* **À FAIRE**
**1.** Pouvez-vous citer intégralement la page sur les artistes et écrivains amateurs, mot pour mot ?
**2.** Pourriez-vous imprimer à l'identique les enregistrements, de leur début jusqu'à la ligne contenant « road 3 (residential): [(245,511),(242,306)] », celle-ci comprise, en laissant de côté les images ?

Quant aux artistes et écrivains amateurs, tous ceux que j’ai connus, ou presque, ne peignaient pas seulement d’horribles tableaux, n’écrivaient pas seulement d’affreuses poésies, etc. (ce qui en soi n’est pas très grave), mais laissaient malheureusement aussi à désirer dans le travail qui les faisait vivre: mauvais médecins, professeurs ignares, artisans maladroits, juges apathiques, avocats ineptes, fonctionnaires et employés négligents et assez souvent corrompus. Le fait de taquiner les Muses servait à la plupart d’entre eux d’excuse pour se sentir supérieurs à leur devoir. Engeance loin d’être innocente et inoffensive, tout aussi dévorée par la vanité que les artistes et écrivains de métier. Il ne suffit pas de ne pas être professionnel; il faudrait aussi être anonyme. » Piergiorgio Bellocchio, in Nous sommes des zéros satisfaits, traduit de l’italien par Jean-Marc Mandosio, éditions de l’Encyclopédie des nuisances, 2011.
Illustrations: photographie de P. Bellocchio ©cittàcomune et « Mon Violon d’Ingres » de pa design
Et si c’était simplement le fait que l’Homme « » »Intelligent » » » (triple guillemets, vous l’aurez noté), exerce sa méticulosité dans tous les domaines qu’il touche.
Et pan. Mais, et les dilettantes Monsieur Lorgnon ?
Le dilettante ou l’artiste dilettante est une catégorie à part: il ne répugne pas tant à l’idée d’avoir à produire, qu’à la compromettante situation d’avoir à répondre à une demande, d’être un fournisseur. Ainsi Duchamp: « Je me porte très bien sans avoir produit quoi que ce soit depuis longtemps. Je ne donne pas à l’artiste cette espèce de rôle social où il serait tenu de faire quelque chose, où il se doit au public. » Dans une société suractive, obsédée par le « faire », le dilettante n’a pas de visibilité… 🙂
Tous des zéros ? il n’y a pas des plus ou moins zéro ? des zéros et demi par exemple ?

* **DONNÉES FOURNIES**
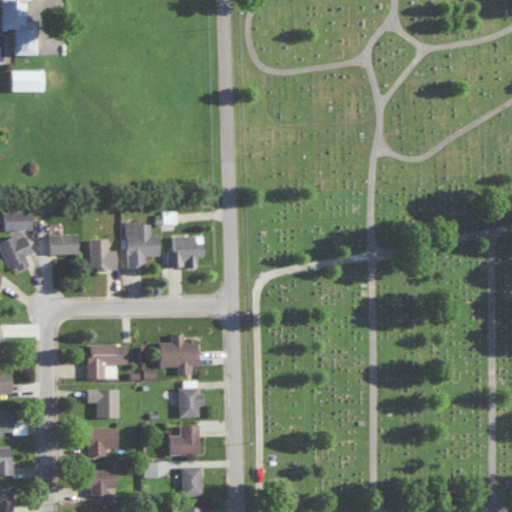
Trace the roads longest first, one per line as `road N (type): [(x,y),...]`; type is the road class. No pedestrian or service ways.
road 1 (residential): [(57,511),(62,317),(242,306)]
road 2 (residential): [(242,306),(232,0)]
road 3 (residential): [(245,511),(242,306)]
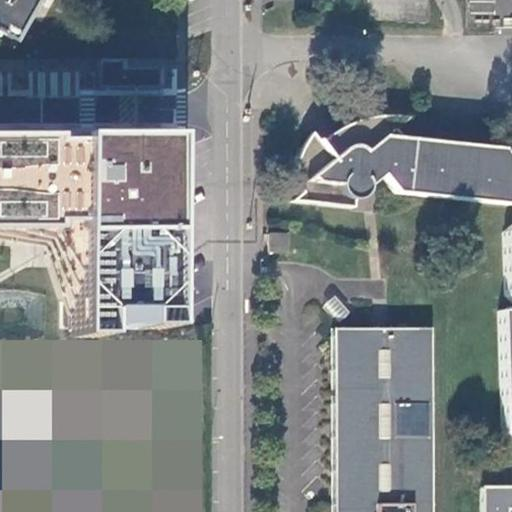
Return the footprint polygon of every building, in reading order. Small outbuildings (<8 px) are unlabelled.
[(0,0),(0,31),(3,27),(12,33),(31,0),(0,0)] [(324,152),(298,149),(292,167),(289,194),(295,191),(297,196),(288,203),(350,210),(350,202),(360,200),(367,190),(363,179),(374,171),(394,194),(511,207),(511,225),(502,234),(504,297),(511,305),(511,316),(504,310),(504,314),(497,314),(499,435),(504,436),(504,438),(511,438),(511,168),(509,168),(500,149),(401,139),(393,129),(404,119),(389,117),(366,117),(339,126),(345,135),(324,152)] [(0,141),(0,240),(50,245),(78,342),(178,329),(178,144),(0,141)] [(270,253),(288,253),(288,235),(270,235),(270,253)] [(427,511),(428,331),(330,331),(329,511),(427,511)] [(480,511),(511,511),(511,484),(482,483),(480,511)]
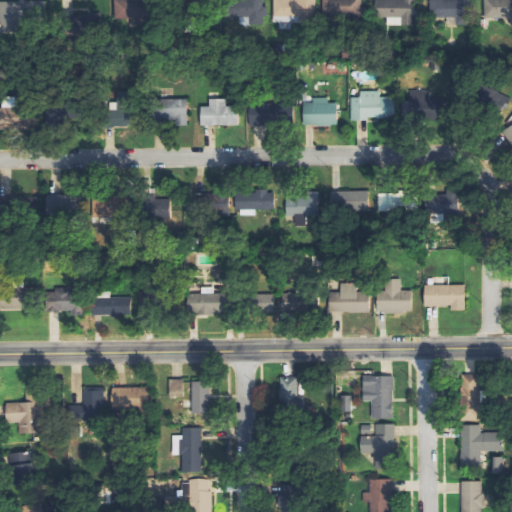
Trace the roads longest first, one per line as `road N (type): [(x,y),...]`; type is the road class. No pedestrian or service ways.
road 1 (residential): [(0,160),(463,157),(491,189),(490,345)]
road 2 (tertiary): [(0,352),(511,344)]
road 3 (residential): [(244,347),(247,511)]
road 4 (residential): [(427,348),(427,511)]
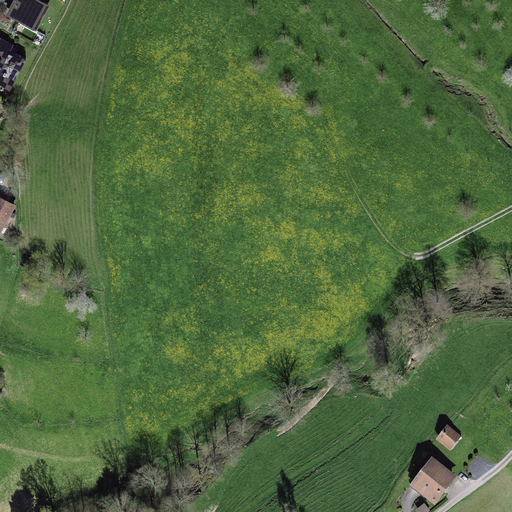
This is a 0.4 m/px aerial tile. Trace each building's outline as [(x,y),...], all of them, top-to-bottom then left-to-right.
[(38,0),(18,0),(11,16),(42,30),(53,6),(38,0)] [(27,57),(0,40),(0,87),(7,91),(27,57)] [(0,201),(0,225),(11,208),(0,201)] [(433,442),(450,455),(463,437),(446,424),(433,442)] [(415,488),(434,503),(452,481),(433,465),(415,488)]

* **RÉPONSES ATTENDUES**
**1.**
Quant aux artistes et écrivains amateurs, tous ceux que j’ai connus, ou presque, ne peignaient pas seulement d’horribles tableaux, n’écrivaient pas seulement d’affreuses poésies, etc. (ce qui en soi n’est pas très grave), mais laissaient malheureusement aussi à désirer dans le travail qui les faisait vivre: mauvais médecins, professeurs ignares, artisans maladroits, juges apathiques, avocats ineptes, fonctionnaires et employés négligents et assez souvent corrompus. Le fait de taquiner les Muses servait à la plupart d’entre eux d’excuse pour se sentir supérieurs à leur devoir. Engeance loin d’être innocente et inoffensive, tout aussi dévorée par la vanité que les artistes et écrivains de métier. Il ne suffit pas de ne pas être professionnel; il faudrait aussi être anonyme. » Piergiorgio Bellocchio, in Nous sommes des zéros satisfaits, traduit de l’italien par Jean-Marc Mandosio, éditions de l’Encyclopédie des nuisances, 2011.
Illustrations: photographie de P. Bellocchio ©cittàcomune et « Mon Violon d’Ingres » de pa design
Et si c’était simplement le fait que l’Homme « » »Intelligent » » » (triple guillemets, vous l’aurez noté), exerce sa méticulosité dans tous les domaines qu’il touche.
Et pan. Mais, et les dilettantes Monsieur Lorgnon ?
Le dilettante ou l’artiste dilettante est une catégorie à part: il ne répugne pas tant à l’idée d’avoir à produire, qu’à la compromettante situation d’avoir à répondre à une demande, d’être un fournisseur. Ainsi Duchamp: « Je me porte très bien sans avoir produit quoi que ce soit depuis longtemps. Je ne donne pas à l’artiste cette espèce de rôle social où il serait tenu de faire quelque chose, où il se doit au public. » Dans une société suractive, obsédée par le « faire », le dilettante n’a pas de visibilité… 🙂
Tous des zéros ? il n’y a pas des plus ou moins zéro ? des zéros et demi par exemple ?

**2.**
Trace the roads longest first, one per line as `road N (type): [(x,y),...]`; type is the road class. No pedestrian or service ways.
road 1 (residential): [(57,511),(62,317),(242,306)]
road 2 (residential): [(242,306),(232,0)]
road 3 (residential): [(245,511),(242,306)]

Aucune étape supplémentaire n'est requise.